L’actuel président, Miguel Díaz-Canel, lui, n’a rien fait pour se débarrasser des moustiques, déclenchant une colère sourde chez ses concitoyens. Les témoignages sur l’inaction du gouvernement sont légion, tant dans la rue que sur les réseaux sociaux. Le ministère de la Santé a pourtant informé officiellement la population dans les médias d’Etat qu’une épidémie croisée frappait l’ensemble de l’île. Fin novembre, La Havane a révélé que près de 50.000 personnes étaient infectées. Ces chiffres sont totalement déconnectés de la réalité. A peu près 30% de la population serait contaminée. «Personne n’y échappe. Seuls les chefs qui vivent dans des quartiers où l’on passe du fumigène et où il y a des moustiquaires, sont saufs», assure Yamilka.

Outre le manque de médicaments, de produits antimoustiques, de moustiquaires et de soins, les Cubains souffrent de malnutrition.

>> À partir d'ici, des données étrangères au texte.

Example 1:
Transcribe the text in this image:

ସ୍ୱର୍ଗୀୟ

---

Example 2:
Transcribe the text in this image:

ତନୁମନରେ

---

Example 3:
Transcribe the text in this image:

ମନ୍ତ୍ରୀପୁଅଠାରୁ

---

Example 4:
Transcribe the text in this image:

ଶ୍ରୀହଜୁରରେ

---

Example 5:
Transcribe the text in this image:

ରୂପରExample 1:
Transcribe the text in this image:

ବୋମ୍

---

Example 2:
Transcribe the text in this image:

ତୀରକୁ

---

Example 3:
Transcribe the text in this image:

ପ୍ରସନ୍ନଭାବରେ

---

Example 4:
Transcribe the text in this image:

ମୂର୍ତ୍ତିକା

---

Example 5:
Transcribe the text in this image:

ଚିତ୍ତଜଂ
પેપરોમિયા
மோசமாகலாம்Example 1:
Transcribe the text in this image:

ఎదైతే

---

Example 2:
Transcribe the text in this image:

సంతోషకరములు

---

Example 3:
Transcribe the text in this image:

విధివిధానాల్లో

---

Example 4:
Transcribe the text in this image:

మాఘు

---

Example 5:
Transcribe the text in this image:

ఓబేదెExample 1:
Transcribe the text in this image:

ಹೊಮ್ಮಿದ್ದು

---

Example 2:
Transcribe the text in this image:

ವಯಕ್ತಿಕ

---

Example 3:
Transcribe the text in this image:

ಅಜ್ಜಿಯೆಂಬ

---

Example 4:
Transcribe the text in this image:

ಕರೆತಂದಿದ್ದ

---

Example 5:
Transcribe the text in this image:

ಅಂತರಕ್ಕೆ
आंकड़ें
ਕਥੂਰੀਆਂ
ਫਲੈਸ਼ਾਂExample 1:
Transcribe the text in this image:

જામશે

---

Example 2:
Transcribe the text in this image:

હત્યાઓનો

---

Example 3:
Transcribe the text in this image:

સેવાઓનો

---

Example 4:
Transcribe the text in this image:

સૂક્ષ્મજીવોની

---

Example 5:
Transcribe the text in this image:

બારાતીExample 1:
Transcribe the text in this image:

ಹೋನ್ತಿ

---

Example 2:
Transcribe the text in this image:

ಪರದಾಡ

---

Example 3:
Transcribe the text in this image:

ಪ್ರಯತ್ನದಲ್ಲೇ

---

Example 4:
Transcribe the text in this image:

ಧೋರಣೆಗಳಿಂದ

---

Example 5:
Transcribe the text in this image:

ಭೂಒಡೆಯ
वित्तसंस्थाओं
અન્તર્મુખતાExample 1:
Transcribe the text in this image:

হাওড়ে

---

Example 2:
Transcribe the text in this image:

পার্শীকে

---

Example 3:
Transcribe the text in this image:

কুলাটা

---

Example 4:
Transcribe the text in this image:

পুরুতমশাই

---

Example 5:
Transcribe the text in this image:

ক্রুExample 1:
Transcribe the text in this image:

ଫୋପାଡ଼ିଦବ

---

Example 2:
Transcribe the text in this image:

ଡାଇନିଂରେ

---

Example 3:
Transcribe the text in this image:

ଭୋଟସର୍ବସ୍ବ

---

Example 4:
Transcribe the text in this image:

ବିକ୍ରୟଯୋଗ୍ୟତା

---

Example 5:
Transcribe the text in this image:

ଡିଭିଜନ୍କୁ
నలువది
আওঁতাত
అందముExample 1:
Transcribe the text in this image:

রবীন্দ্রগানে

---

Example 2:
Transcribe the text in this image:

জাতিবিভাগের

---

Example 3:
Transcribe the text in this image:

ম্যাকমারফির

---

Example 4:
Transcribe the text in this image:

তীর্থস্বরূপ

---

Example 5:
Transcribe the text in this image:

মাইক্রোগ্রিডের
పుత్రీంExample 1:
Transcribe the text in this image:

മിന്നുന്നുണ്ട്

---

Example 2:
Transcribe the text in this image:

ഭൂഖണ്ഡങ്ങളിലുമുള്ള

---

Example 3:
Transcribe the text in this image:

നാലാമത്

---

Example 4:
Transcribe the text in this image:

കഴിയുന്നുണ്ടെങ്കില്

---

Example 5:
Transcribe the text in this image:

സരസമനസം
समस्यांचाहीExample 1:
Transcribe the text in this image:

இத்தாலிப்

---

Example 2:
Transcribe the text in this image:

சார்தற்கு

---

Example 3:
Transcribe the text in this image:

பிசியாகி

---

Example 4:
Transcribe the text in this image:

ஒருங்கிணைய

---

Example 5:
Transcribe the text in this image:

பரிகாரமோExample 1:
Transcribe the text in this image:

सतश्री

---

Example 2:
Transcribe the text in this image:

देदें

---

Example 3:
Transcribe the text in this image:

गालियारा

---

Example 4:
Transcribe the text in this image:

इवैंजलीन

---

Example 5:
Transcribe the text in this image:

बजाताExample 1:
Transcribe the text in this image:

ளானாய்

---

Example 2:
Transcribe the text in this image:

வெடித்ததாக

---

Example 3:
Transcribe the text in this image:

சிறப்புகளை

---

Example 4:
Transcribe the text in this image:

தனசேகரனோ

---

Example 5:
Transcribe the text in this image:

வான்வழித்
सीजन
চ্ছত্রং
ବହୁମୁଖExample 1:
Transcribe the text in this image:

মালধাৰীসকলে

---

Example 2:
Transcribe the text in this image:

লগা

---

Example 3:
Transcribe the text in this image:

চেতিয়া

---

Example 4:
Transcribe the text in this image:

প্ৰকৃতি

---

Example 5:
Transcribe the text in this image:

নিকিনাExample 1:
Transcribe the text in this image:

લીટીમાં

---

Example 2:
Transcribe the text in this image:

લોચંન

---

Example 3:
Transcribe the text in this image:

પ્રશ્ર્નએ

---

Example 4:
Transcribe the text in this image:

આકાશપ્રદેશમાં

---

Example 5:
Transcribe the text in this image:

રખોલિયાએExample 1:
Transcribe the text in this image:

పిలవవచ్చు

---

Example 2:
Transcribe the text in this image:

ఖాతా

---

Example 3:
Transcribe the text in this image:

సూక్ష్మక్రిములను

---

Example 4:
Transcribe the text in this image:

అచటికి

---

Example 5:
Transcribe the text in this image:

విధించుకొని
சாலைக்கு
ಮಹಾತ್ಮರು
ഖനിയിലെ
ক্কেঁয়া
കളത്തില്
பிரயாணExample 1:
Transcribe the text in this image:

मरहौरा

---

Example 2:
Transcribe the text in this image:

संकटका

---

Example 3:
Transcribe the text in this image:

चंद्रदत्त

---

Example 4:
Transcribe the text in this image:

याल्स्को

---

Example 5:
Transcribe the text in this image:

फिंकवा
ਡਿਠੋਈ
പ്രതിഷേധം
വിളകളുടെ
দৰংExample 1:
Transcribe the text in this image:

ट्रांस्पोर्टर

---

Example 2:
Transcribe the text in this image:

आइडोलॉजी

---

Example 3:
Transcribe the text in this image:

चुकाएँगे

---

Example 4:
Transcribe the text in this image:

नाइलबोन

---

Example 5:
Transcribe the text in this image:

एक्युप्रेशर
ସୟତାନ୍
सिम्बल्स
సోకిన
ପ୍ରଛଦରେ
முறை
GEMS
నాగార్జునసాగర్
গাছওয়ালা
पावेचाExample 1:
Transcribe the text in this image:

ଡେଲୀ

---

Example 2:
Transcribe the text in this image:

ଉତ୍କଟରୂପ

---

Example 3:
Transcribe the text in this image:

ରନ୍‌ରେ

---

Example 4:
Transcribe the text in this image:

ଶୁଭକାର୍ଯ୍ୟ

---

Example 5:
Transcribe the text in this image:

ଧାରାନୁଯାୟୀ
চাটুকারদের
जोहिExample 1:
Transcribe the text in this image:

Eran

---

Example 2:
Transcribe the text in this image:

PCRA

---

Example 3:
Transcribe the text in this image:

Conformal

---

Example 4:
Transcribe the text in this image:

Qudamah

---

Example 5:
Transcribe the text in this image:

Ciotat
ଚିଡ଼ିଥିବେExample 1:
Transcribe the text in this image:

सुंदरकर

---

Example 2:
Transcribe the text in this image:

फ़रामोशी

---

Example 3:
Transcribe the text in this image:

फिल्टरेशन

Les structures hospitalières, autrefois si performantes, ne sont plus que l’ombre d’elles-mêmes. «Pourquoi les gens iraient-ils à l’hôpital? Ils savent qu’ils seront très mal soignés et qu’ils risquent d’y tomber encore plus malades», estime Niurka. L’épidémie prospère, notamment parce que depuis des mois, les autorités ne ramassent plus les ordures ménagères que toutes les deux ou trois semaines, parfois plus.

Impact sur le tourisme

Cette situation dramatique met en danger l’industrie touristique, la principale source de revenus de l’île communiste. Les touristes sont pour l’essentiel Canadiens (800.000 par an sur deux millions), suivis de très loin par les Européens. L’extension de l’épidémie pourrait provoquer une baisse des recettes touristiques, vitales pour Cuba.

Si les épidémies touchent plus pour l’instant des zones où se rendent moins les voyageurs, aucun pôle touristique n’est totalement épargné. Ces derniers temps, plusieurs vacanciers du Canada se sont fait l’écho dans les journaux canadiens de l’explosion épidémique, d’autant plus que certains sont revenus infectés. Le régime préfère minimiser l’ampleur du désastre. Une déclaration du directeur de l’Office du tourisme de Cuba à Montréal, Michel Bernal, vaut son pesant d’or: «Le long des côtes où les hôtels de Cuba sont situés, les moustiques ne sont pas les mêmes et on n’y retrouve donc pas de chikungunya, ni de zika, ni de fièvre dengue non plus». Ce que dément le bon sens. Les travailleurs des complexes hôteliers de Varadero vivent essentiellement à Matanzas et Cárdenas, les régions les plus touchées par l’épidémie.

(1) Les prénoms ont été modifiés.

«Nous manquons de tout, de médicaments et d’équipements.»